Comment Reality interferes... (Score 5, Insightful) 197

Perhaps. Perhaps not.

The reality is that the US and west never stopped waging the Cold War. We broke the understanding with Russia and pushed NATO eastward, even incorporating parts of the former USSR into NATO.

Then we tore up the ABM treaty and put anti-missile bases in Eastern Europe claiming we were doing that because of Iran. The Russians didn't find that laughable claim one bit funny and understood that the west was seeking to negate their nuclear deterrence.

NATO has been used offensively both inside and outside of Europe and shows that it has nothing to do with "defense".

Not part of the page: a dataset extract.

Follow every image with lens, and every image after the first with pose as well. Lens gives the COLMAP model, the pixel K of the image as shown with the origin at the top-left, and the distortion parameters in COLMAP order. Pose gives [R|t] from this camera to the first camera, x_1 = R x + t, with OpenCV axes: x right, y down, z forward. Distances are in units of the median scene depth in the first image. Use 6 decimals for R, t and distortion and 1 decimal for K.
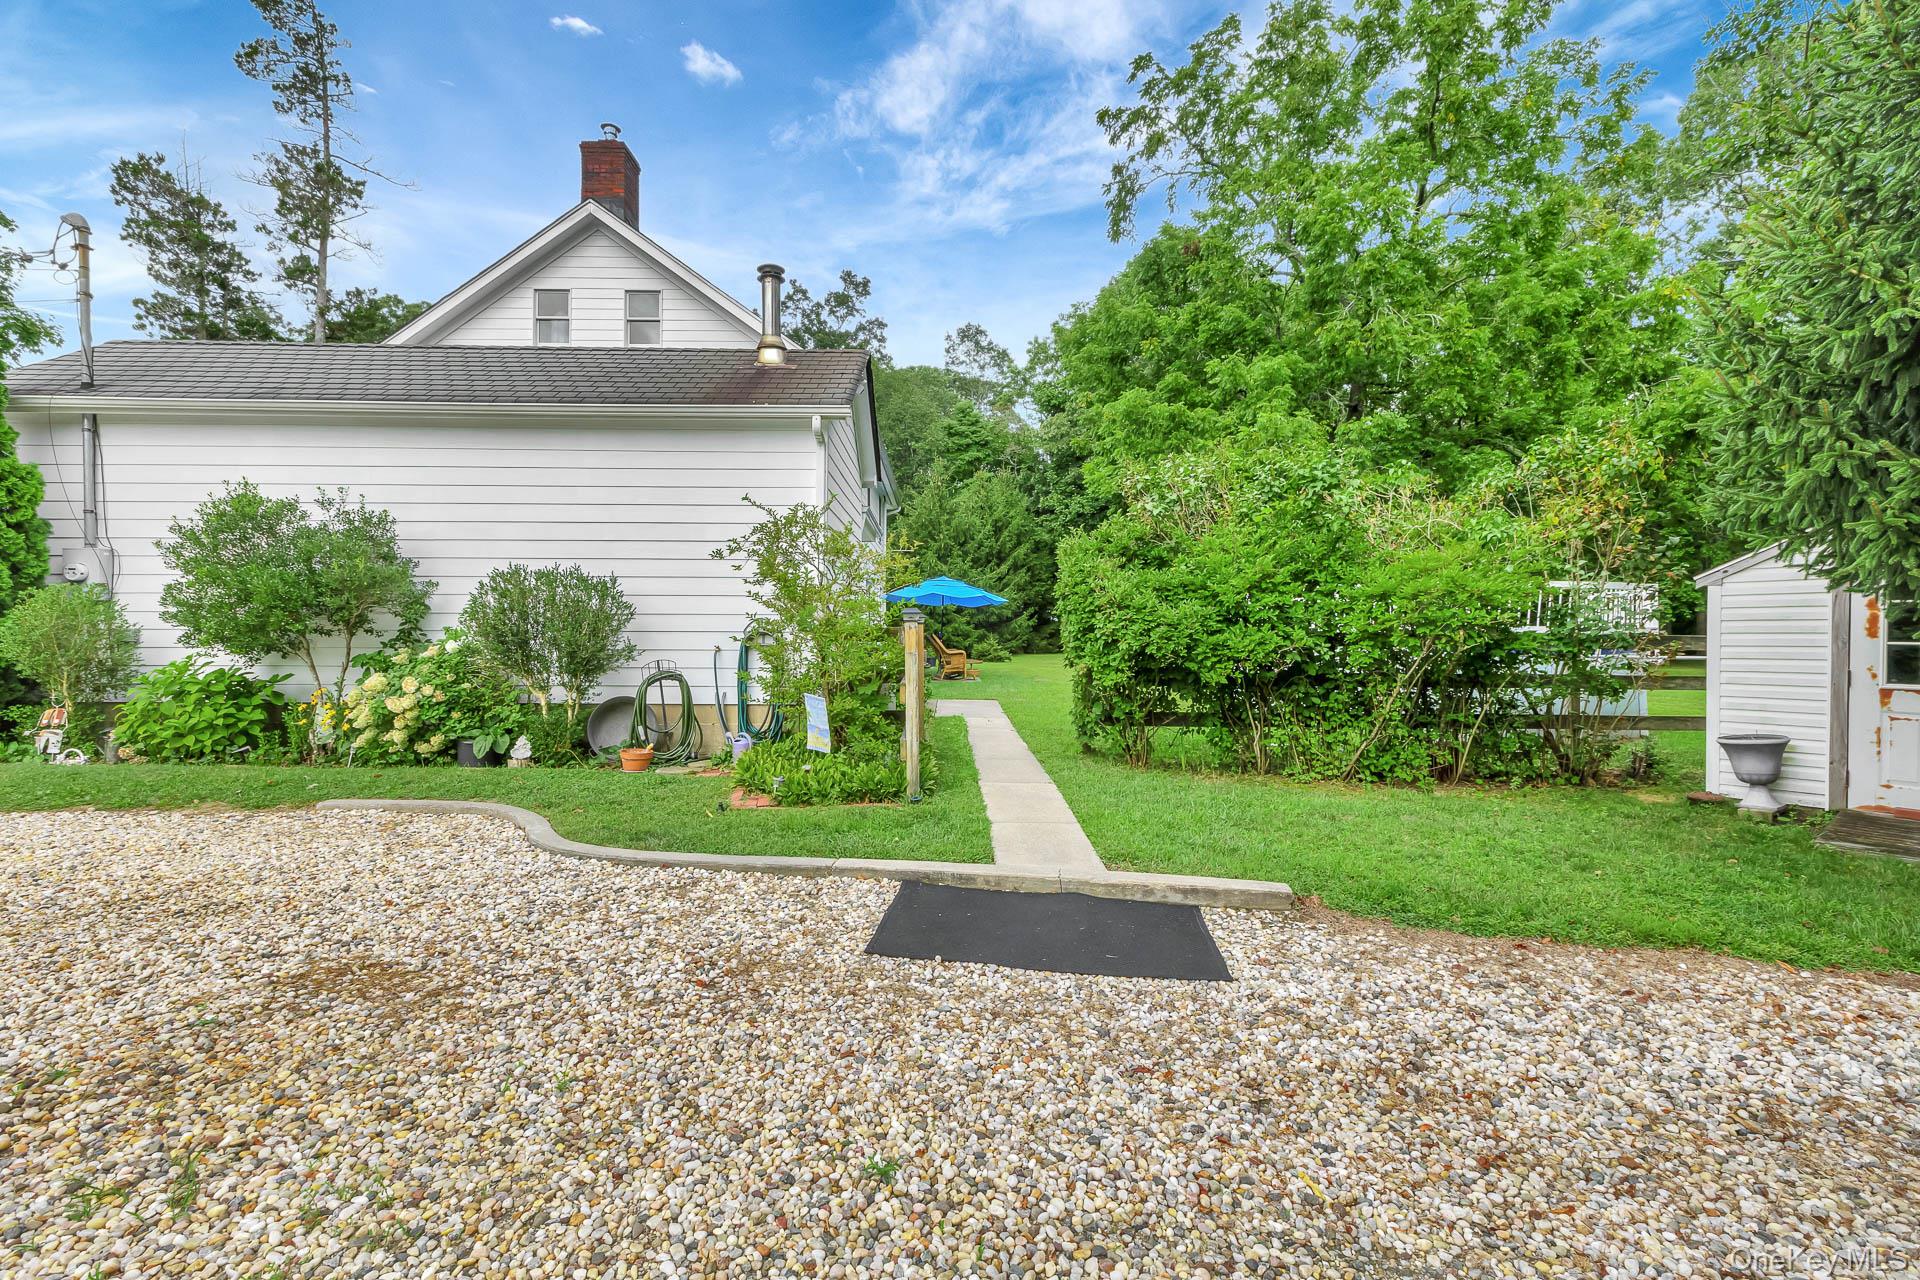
lens RADIAL K [[880.0, 0, 962.6], [0, 880.0, 640.0], [0, 0, 1]] dist [0.002368, -0.000481]
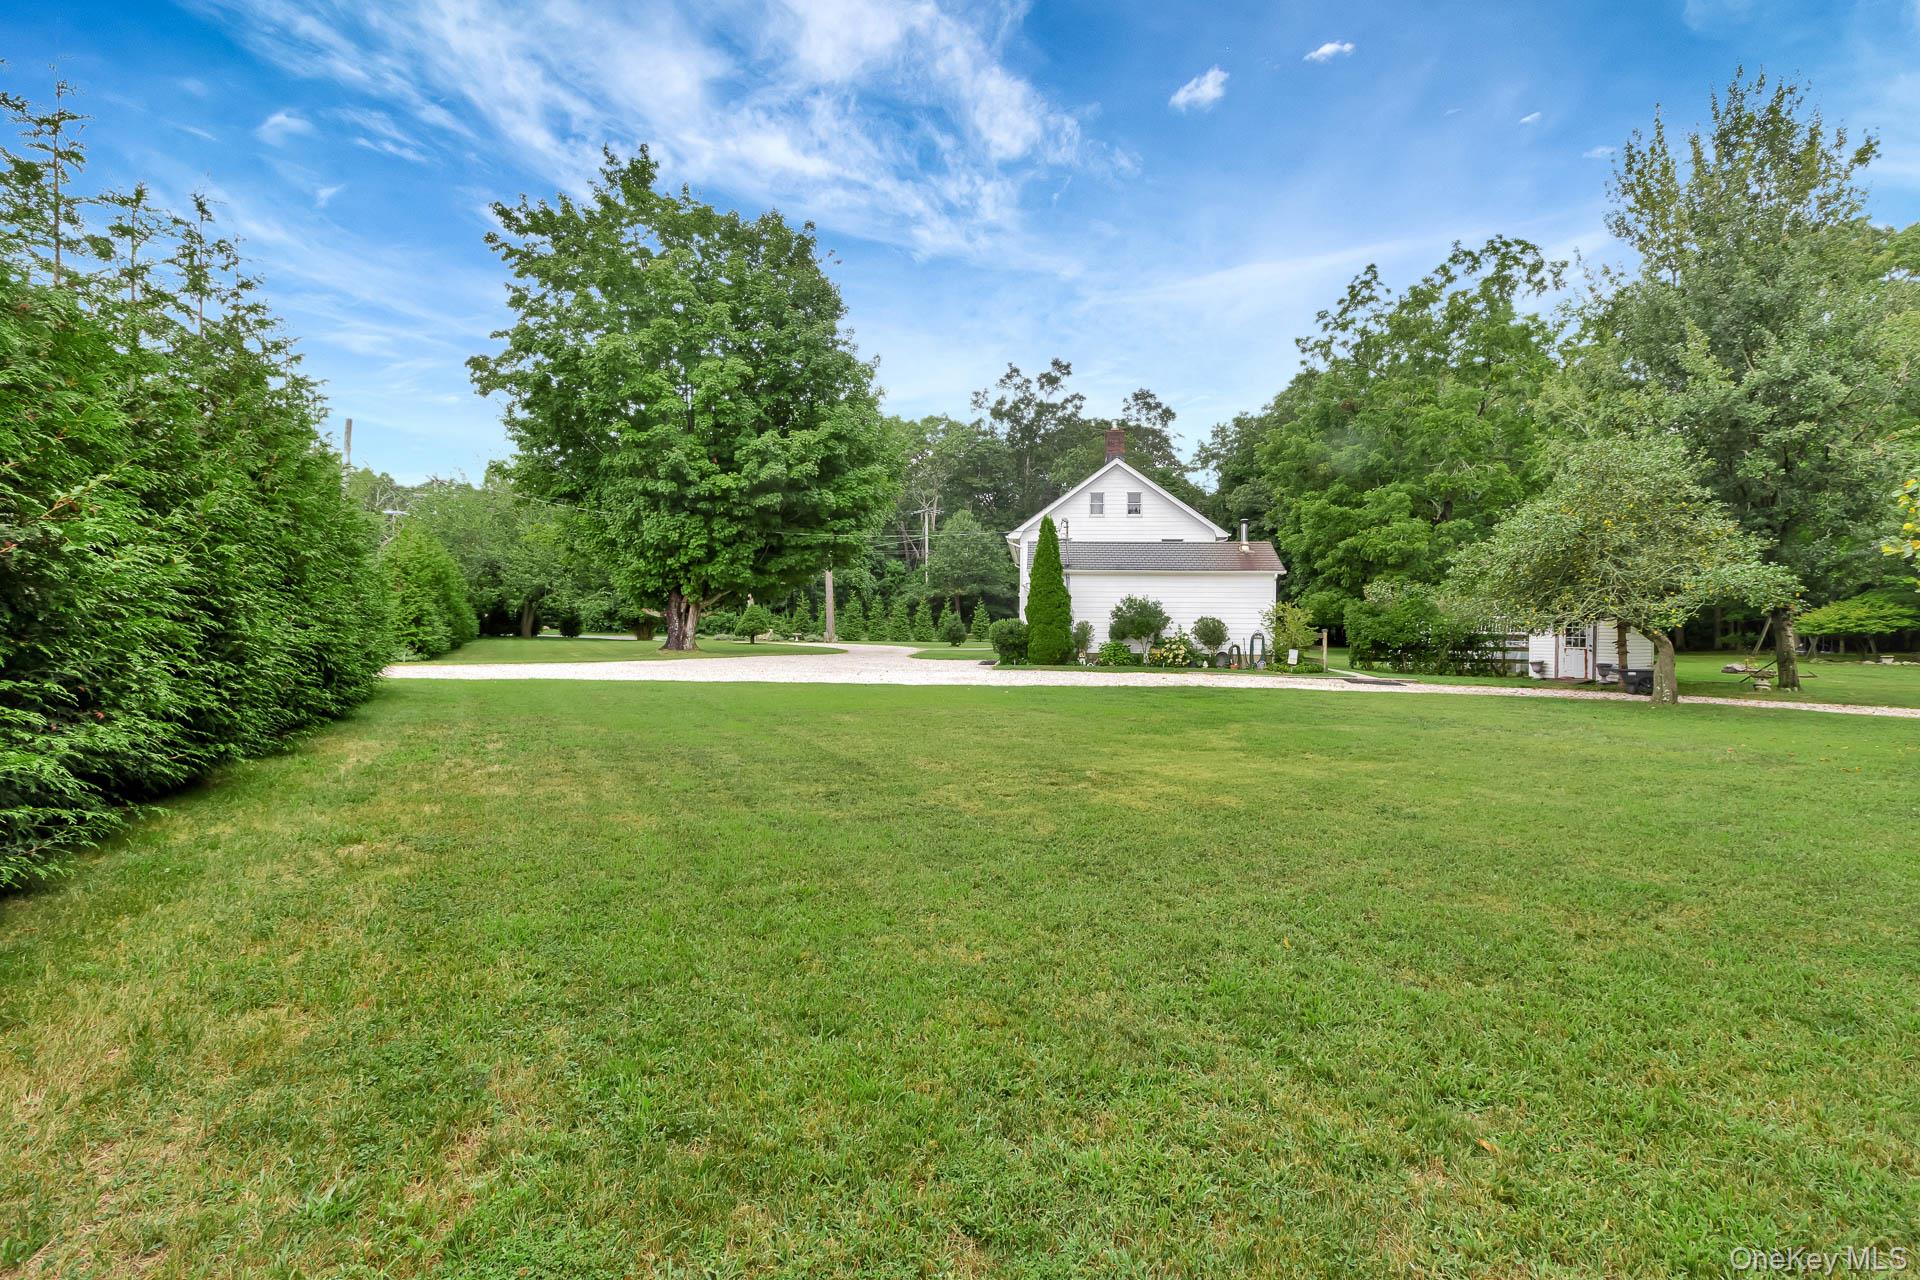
lens RADIAL K [[880.0, 0, 953.7], [0, 880.0, 639.7], [0, 0, 1]] dist [0.002368, -0.000481]
pose [[0.994032, 0.004618, -0.108992, -0.593763], [-0.003936, 0.999971, 0.006465, -0.001884], [0.109019, -0.005997, 0.994022, -1.490441]]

We portrayed a rag-tag group of Muslim fundamentalists as some sort of existential threat to the US and west, but now the US gov't has made a "pivot" and is portraying China as militarily aggressive because they are squabbling over some worthless islets with their neighbors. It's clear that China is the focus of a new Cold War.

It's clear the US is in search of a "new enemy" because that's what keeps Americans distracted from how much we waste on our military and our continuing economic decline.

"Were the Soviet Union to sink tomorrow under the waters of the ocean, the American military-industrial establishment would have to go on, substantially unchanged, until some other adversary could be invented. Anything else would be an unacceptable shock to the American economy." -- Ambassador to the USSR and US State Dept. strategist George F. Kennan.